Assignment: Restate the records that follow word for word; no pictures should appear.

(Extracted entries)

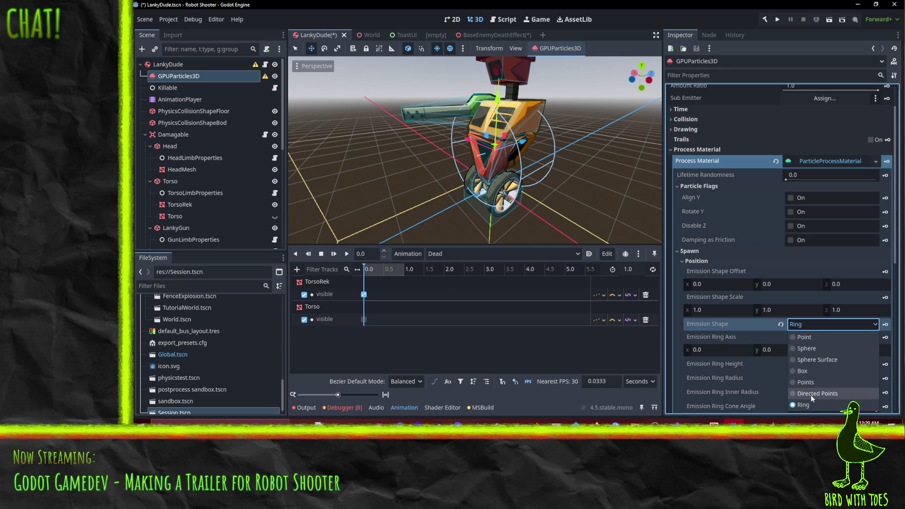
click(821, 372)
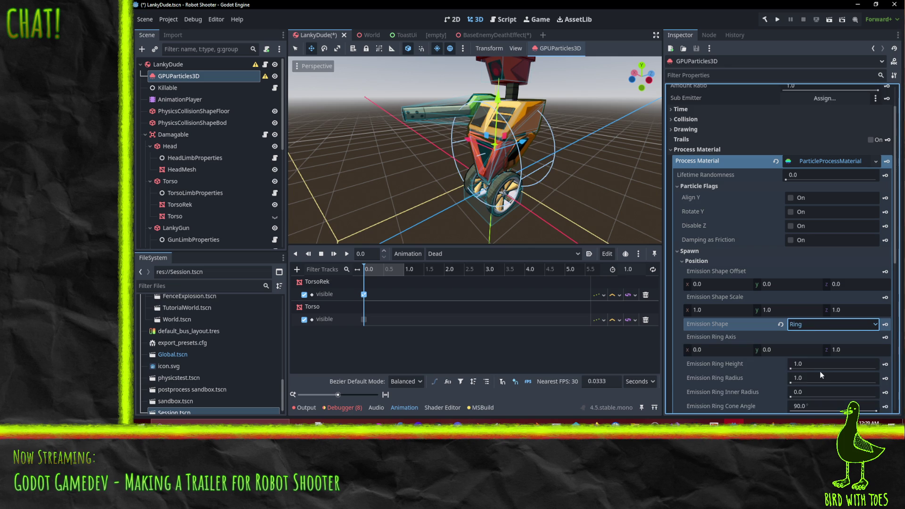
click(806, 324)
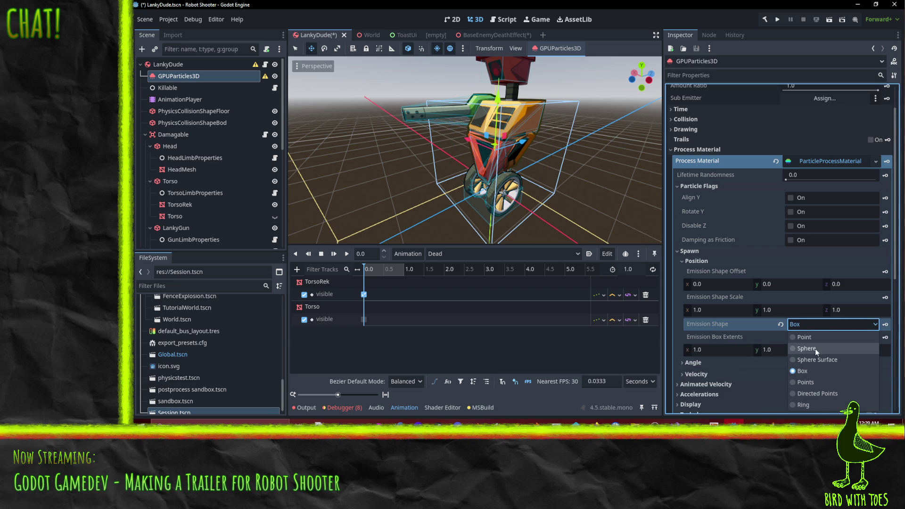
key(Escape)
Step: Reset the emission shape to Point and orbit and zoom to view the robot from the front
click(780, 325)
mouse_move(471, 165)
mouse_down()
mouse_move(319, 170)
mouse_move(465, 140)
mouse_up()
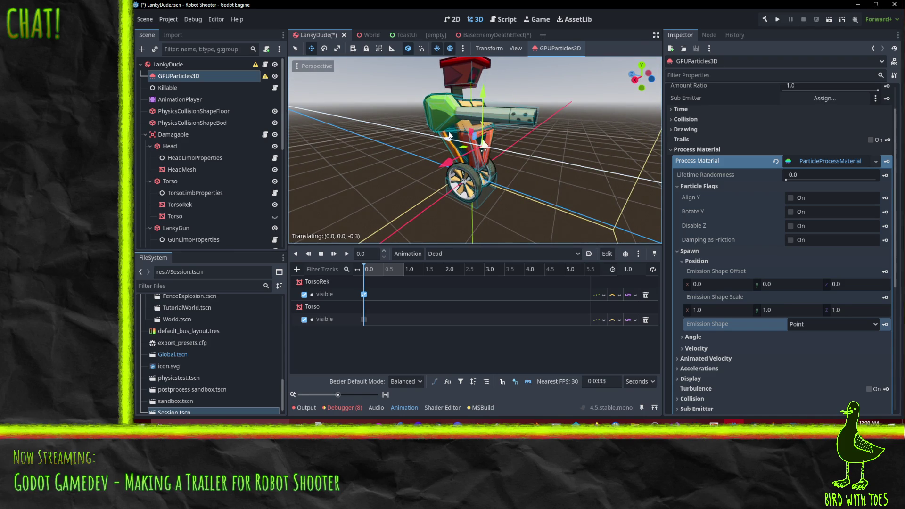
mouse_move(519, 142)
mouse_down()
mouse_move(542, 143)
mouse_move(536, 148)
mouse_move(546, 136)
mouse_move(511, 127)
mouse_move(483, 138)
mouse_move(540, 140)
mouse_up()
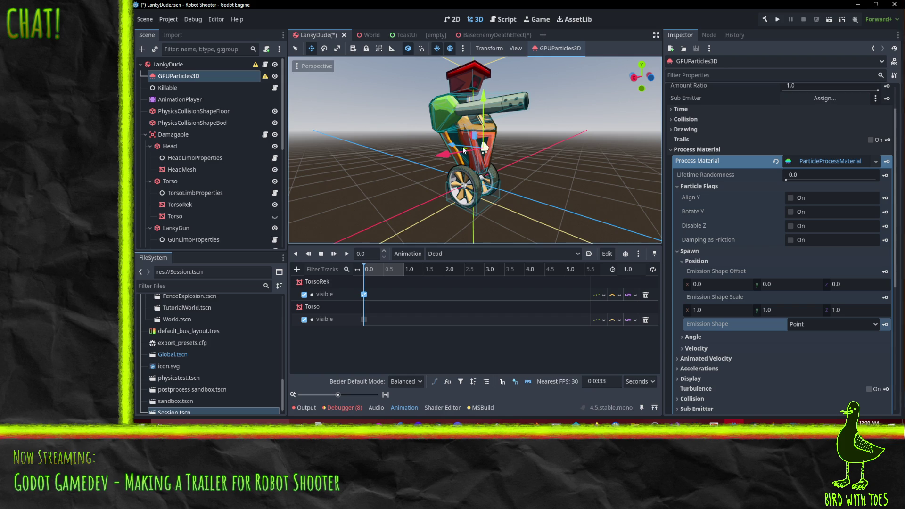
drag(412, 180, 529, 140)
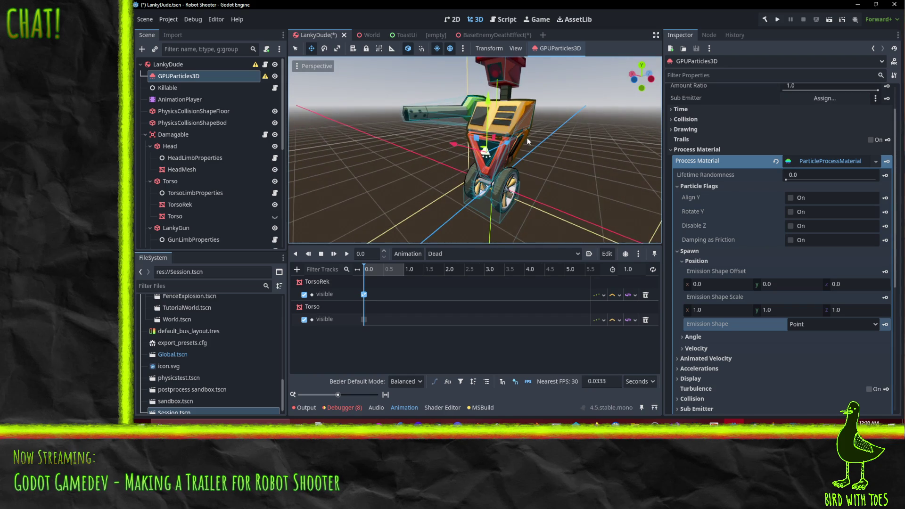
mouse_move(578, 162)
mouse_down()
mouse_move(331, 194)
mouse_move(302, 189)
mouse_move(293, 171)
mouse_move(619, 177)
mouse_up()
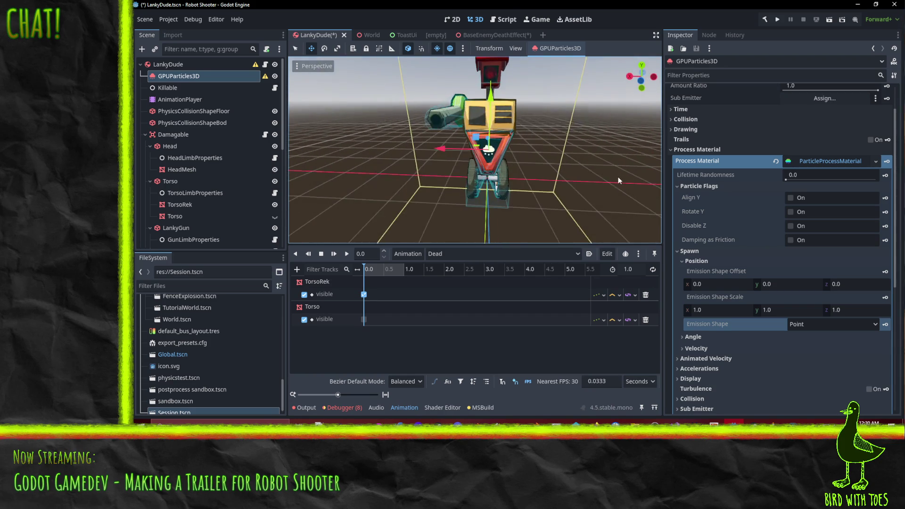
scroll(608, 184, up, 3)
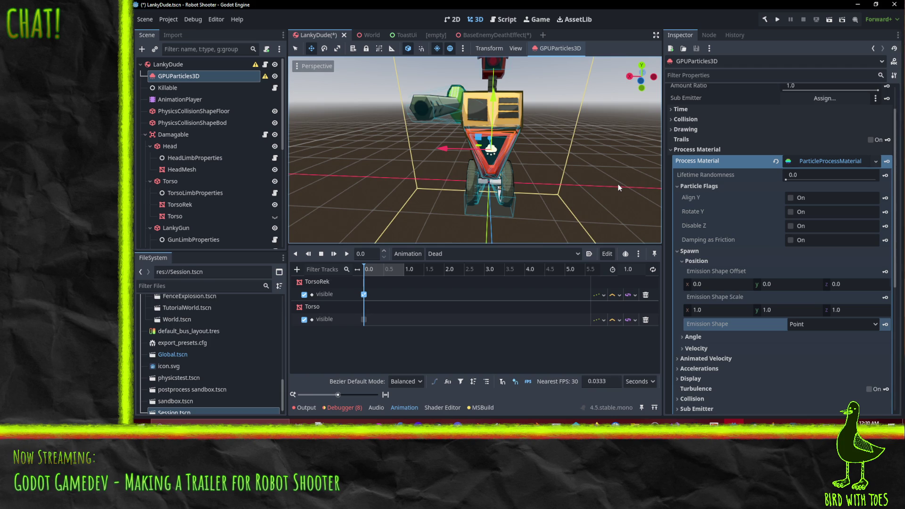
scroll(782, 255, down, 5)
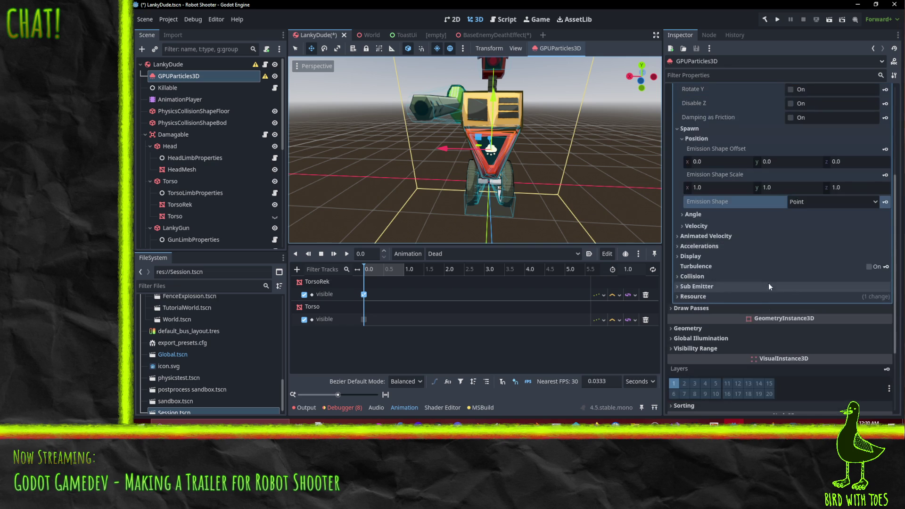
Step: Browse the velocity and acceleration sections and edit the gravity's Y value
click(712, 237)
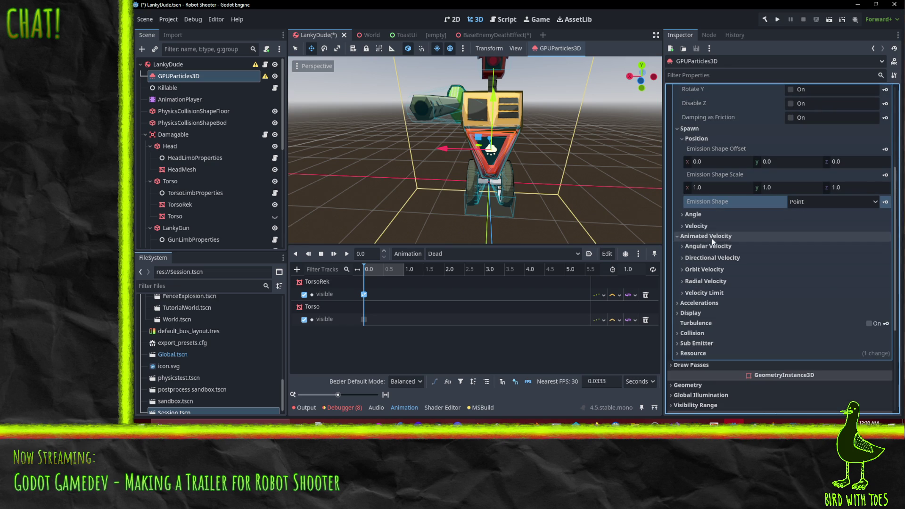
click(713, 242)
click(717, 244)
click(723, 245)
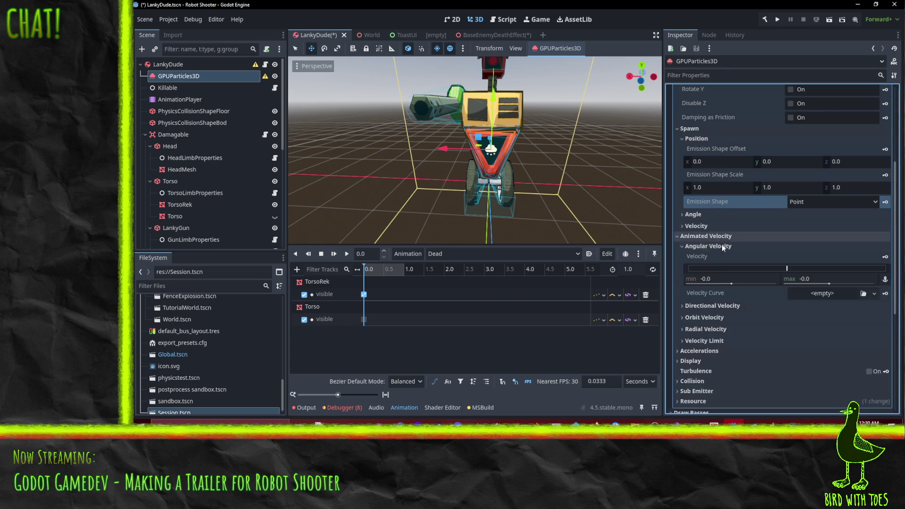
click(723, 245)
click(718, 258)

(End Extracted entries)

Solution to this exercise:
click(821, 372)
click(806, 324)
key(Escape)
Step: Reset the emission shape to Point and orbit and zoom to view the robot from the front
click(780, 325)
mouse_move(471, 165)
mouse_down()
mouse_move(319, 170)
mouse_move(465, 140)
mouse_up()
mouse_move(519, 142)
mouse_down()
mouse_move(542, 143)
mouse_move(536, 148)
mouse_move(546, 136)
mouse_move(511, 127)
mouse_move(483, 138)
mouse_move(540, 140)
mouse_up()
drag(412, 180, 529, 140)
mouse_move(578, 162)
mouse_down()
mouse_move(331, 194)
mouse_move(302, 189)
mouse_move(293, 171)
mouse_move(619, 177)
mouse_up()
scroll(608, 184, up, 3)
scroll(782, 255, down, 5)
Step: Browse the velocity and acceleration sections and edit the gravity's Y value
click(712, 237)
click(713, 242)
click(717, 244)
click(723, 245)
click(723, 245)
click(718, 258)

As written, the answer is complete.